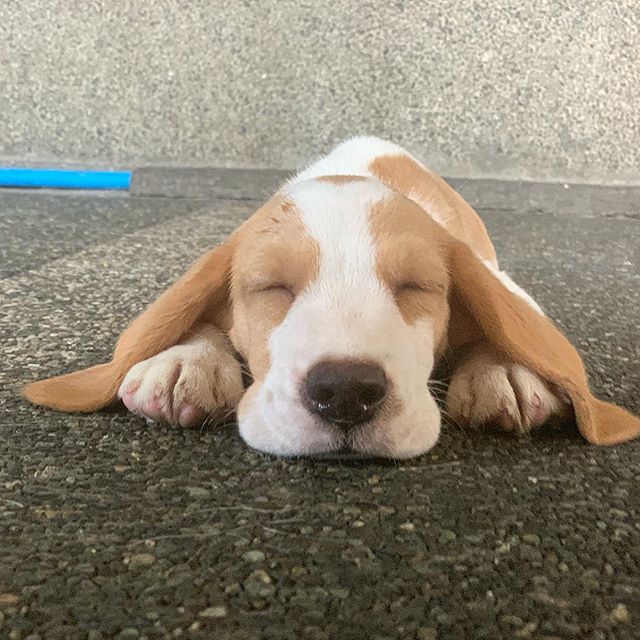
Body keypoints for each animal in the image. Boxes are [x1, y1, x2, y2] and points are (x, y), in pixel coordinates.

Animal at [22, 136, 636, 456]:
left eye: (416, 286)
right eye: (271, 286)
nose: (344, 391)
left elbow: (505, 325)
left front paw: (503, 368)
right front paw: (183, 359)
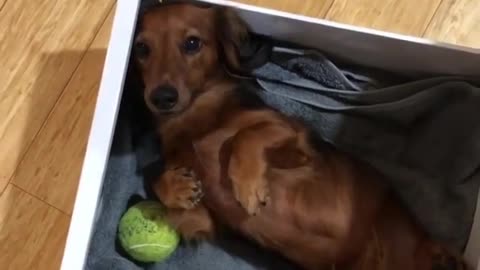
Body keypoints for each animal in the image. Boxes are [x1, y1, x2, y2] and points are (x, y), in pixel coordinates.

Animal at [133, 2, 466, 270]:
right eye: (141, 49)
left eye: (192, 43)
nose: (162, 98)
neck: (196, 121)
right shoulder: (201, 219)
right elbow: (165, 187)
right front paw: (176, 187)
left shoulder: (296, 143)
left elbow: (247, 135)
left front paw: (249, 187)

********************

TASK TO CARRY OUT:
For this exercise, transcribe exactly the part of the records above that opens with the line containing "right front paw: (183, 359)" and closes with the one containing "right elbow: (165, 187)". Pictures are not part of the copy.

EXERCISE RESULT:
right front paw: (183, 359)
Body keypoints for each animal in the image. Boxes are [x1, y1, x2, y2] and points are (x, y), in pixel coordinates.

Animal at [133, 2, 466, 270]:
right eye: (141, 49)
left eye: (192, 43)
nose: (162, 98)
neck: (196, 121)
right shoulder: (201, 219)
right elbow: (165, 187)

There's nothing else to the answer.